April 9, 2004

Here are a few general comments on the proposals. Remember that you should 
submit a revised version of the proposal by 5pm on Thursday 4/15 via 
the web drop. doc or pdf file is fine. This version of the proposal should 
take into account these general issues, plua any others that I might have 
raised on your individual proposals.


Background Section
==================

In your background section, you should summarize at least two published 
papers or articles that are directly relevant to your project, and you 
should make it clear what the relevance is. In other words, the papers you 
summarize should inform your project in some way, such that they give you 
an idea about something to try. You can have more than two references of 
course, but a minimum of two should describe approaches to your problem 
that either give you ideas about what you could do, or perhaps describe 
ideas that did not work (which you can mention as a reason why you are 
doing something different). Finally, make sure that you summarize the 
article in your own words, and that the proposal itself is written in all 
of your own words (you should not copy text from other sources and include 
it in your writing).

References
==========

You should follow a standard style of referencing. This means that you 
should have a bibliography at the end, and when you reference an article 
you should have a citation in your proposal that looks something like 
this: 

(Smith and Jones, 1998) report on an experiment using a random number  
generator to decipher the Voynich Manuscript. The results they reported  
were not terribly promising, suggesting that the Voynich Manuscript is at  
least not random text. For that reason, I am going to etc. etc. etc. 

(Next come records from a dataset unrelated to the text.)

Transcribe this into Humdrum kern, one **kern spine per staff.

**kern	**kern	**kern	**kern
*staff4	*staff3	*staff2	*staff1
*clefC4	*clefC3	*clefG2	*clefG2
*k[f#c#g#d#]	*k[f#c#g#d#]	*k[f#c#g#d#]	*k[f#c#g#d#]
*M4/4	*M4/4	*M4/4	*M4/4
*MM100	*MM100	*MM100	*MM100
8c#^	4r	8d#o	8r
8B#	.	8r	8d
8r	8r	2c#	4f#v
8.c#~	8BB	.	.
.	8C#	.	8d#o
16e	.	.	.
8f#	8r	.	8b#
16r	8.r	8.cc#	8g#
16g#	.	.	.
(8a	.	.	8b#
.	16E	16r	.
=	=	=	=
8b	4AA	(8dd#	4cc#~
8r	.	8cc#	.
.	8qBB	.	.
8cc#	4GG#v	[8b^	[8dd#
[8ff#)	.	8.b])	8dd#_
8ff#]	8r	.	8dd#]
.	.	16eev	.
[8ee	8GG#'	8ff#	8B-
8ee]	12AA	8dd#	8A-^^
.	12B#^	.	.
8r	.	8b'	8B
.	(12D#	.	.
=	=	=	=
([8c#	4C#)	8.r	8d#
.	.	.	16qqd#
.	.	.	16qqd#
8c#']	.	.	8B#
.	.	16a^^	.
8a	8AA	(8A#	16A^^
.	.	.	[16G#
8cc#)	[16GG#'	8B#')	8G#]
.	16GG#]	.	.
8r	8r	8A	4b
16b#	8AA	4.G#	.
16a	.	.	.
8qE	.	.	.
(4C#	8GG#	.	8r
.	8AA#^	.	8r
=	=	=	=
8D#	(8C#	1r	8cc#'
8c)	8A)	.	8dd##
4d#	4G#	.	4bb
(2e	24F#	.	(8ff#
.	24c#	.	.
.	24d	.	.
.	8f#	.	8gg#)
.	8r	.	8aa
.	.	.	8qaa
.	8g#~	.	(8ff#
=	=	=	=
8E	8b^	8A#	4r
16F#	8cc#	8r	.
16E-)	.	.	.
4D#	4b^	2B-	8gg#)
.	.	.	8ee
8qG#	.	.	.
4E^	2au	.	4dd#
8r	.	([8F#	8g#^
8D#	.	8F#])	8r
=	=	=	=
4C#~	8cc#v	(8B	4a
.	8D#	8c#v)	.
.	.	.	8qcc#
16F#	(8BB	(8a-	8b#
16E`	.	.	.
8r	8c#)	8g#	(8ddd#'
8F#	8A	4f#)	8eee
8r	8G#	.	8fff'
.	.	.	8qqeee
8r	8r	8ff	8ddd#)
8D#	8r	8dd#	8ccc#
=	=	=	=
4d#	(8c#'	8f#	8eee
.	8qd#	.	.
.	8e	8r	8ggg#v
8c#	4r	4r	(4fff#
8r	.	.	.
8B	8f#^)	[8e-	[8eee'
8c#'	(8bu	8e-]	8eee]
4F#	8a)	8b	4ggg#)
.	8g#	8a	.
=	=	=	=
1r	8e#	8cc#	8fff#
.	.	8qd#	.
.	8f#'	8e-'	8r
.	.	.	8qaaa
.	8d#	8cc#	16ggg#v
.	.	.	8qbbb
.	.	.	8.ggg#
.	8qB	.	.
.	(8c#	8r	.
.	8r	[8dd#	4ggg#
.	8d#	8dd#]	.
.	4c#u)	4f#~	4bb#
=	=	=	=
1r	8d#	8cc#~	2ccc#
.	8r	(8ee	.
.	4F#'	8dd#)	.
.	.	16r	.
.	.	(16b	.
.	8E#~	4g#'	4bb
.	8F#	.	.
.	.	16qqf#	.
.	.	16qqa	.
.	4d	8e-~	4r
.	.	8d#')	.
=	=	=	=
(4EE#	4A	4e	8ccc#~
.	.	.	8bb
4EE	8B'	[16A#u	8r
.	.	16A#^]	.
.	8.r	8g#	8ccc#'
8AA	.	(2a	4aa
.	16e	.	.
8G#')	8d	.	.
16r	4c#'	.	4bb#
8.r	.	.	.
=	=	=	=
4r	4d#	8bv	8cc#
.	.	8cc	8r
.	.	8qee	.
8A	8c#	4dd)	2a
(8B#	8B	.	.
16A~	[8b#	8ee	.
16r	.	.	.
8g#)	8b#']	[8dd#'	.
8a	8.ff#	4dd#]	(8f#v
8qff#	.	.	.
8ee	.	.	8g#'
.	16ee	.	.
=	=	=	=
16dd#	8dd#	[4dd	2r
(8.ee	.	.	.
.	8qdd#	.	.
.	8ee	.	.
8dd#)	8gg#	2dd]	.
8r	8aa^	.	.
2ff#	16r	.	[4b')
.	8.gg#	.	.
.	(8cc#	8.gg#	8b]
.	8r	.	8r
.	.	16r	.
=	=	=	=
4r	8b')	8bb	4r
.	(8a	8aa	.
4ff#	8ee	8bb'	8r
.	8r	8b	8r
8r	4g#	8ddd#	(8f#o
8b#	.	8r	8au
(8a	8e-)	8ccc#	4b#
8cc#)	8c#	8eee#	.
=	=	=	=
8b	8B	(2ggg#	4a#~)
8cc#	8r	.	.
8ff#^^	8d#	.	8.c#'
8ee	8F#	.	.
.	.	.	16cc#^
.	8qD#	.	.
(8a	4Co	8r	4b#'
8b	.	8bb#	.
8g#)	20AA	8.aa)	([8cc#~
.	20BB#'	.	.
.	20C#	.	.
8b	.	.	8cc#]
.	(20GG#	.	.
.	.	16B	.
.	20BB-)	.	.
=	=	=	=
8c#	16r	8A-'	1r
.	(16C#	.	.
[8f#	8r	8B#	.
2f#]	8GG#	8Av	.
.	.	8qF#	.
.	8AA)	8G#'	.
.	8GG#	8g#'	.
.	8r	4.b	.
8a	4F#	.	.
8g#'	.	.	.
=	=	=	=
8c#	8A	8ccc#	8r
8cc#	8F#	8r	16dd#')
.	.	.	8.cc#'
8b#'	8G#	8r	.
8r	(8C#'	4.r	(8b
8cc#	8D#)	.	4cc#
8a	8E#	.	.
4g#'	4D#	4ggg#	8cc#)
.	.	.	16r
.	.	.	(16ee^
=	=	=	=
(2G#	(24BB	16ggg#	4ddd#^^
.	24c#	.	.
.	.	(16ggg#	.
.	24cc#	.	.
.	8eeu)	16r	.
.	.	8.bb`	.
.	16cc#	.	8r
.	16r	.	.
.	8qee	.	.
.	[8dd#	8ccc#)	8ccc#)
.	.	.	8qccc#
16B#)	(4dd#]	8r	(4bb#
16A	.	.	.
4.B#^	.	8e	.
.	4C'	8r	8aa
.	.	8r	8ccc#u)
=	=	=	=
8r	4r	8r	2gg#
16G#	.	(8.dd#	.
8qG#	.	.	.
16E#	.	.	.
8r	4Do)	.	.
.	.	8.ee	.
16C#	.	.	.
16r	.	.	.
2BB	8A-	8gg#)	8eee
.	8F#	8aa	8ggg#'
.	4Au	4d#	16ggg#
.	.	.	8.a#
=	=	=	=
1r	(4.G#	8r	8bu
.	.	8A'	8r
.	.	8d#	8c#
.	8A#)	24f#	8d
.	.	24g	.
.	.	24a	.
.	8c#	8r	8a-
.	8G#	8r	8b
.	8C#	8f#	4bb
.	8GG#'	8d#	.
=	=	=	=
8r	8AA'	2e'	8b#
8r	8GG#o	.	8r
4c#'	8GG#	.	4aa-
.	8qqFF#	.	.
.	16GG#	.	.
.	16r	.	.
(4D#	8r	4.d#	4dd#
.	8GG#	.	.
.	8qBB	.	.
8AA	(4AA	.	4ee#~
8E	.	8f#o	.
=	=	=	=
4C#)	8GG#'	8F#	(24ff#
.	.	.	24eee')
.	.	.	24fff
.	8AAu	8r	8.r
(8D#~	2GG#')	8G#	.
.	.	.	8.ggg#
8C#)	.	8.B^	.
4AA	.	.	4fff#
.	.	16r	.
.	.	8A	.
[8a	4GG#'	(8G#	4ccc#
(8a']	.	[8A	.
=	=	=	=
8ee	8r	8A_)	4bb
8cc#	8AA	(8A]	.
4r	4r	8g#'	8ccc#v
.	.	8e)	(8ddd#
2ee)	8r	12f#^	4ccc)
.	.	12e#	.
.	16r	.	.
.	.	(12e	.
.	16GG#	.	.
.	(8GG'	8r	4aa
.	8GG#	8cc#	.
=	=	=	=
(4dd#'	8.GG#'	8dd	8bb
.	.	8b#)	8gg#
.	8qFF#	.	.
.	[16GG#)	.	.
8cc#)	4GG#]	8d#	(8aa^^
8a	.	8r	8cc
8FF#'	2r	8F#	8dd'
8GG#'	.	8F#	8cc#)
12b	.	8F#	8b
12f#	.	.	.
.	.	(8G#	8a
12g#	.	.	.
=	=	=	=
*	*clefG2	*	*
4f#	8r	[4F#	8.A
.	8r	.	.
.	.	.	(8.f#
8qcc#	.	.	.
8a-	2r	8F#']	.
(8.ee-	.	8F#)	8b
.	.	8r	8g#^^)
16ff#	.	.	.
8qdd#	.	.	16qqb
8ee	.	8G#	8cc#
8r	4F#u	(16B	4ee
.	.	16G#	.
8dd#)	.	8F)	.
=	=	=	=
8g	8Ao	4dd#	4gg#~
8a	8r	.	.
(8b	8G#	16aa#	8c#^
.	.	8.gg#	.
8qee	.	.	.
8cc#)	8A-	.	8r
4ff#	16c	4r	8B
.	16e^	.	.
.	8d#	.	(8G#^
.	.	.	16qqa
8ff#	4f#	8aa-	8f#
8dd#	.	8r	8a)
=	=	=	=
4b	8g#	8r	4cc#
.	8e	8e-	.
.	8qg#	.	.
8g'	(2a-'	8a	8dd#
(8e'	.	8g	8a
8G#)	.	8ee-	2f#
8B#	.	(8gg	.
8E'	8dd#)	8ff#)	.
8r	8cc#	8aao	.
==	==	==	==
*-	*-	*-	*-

There was some question about what constitutes a published reference. This 
means something that has appeared in a conference or journal, and is not 
just a page or paper that someone has put on a web site. In particular 
what you want are most likely papers that have been published elsewhere, 
and that are put on the web as a convenience for readers. See the 
guidelines for citing such material here: 

http://www.apastyle.org/elecsource.html#71

If you have "web only" material that informs your work, that is fine, but 
it will not count as one of the two published references I mention above. 
If you include such references, make sure that you give the complete url 
(such that a reader can find the resource you refer to immediately).

Evaluation
==========

You need to work out some of the details of your evaluation plan, in 
particular what data you will use to evaluate your approach. You should 
start to look more precisely at different sources of data. If you are 
dealing with the Voynich Manuscript, you should think about the issue of 
whether or not only using English text is sufficient. If you are using 
Google Sets, you should investigate the use of WordNet or other existing 
resources for sets of related words. I mentioned that there is a Perl 
interface to WordNet known as WordNet::QueryData, which can be found here:

http://search.cpan.org/dist/WordNet-QueryData

The data that you compare your approach to is what I refer to as "gold 
standard" data. The means it is "as good as gold", in other words you know 
that it is correct. In the case of Google Sets, this means you have a set 
of words that you know to be related. In the case of the Voynich 
Manuscript, it might mean text that you know to be human language, or not. 

The other issue you need to consider with respect to evaluation is how you 
will know how to judge any differences between your program's output on 
data you are testing (ie the Voynich Manuscript) or gold standard data 
where you know the expected output (ie Robinson Crusoe is human language). 
If you have a difference in some score of .5 between the Voynich 
Manuscript and Robinson Crusue, what can you conclude from that? In 
isolation, that value of .5 doesn't mean much. But if the difference 
between Robinson Crusoe and the Bible is .00004, perhaps a difference of  
.5 shows that the Voynich Manuscript is very different for some reason. 

Voynich Issues
==============

All of the Voynich proposals included the idea of using the profiler.pl 
program, and then using entropy of some kind. Those are fine, but you need 
to come up with a third approach that goes somewhat beyond those. I would 
expect that you can demo your profiler.pl performance on the Voynich 
Manuscript on Thursday, April 15. 

Also, with entropy note that you need to decide if you are finding the 
entropy of characters or words, or something else. And you should look at 
the Voynich Manuscript to see if ideas like characters or words even make 
sense before going to far with that. 

Google Issues
=============

It seems that you can't get PageRank values from the Google API, which is 
too bad. Those could be useful in your approaches. I also mentioned that 
the paper by Brin et. al. about Page Rank is a published reference, so you 
should make sure to get the complete reference, and also discuss in your 
background section how PageRank will impact your approach. Finally, I also 
mentioned that some of the material on Information Retrieval in Chapter 17 
of our text might be useful for the Google Sets projects, particularly 
some measures like tf/idf. 

Grading
=======

I am not going to be assigning grades for each stage of the project. What 
I expect is that you'll make a good faith effort to follow the general 
guidelines for the project that I'm giving, and also act upon any feedback 
I provide you either as a group or individually. If you do that 
throughout the course of the project, then you can assume that you will 
get full credit. I will warn you if you are doing (or not doing) anything 
that will negatively affect your grade.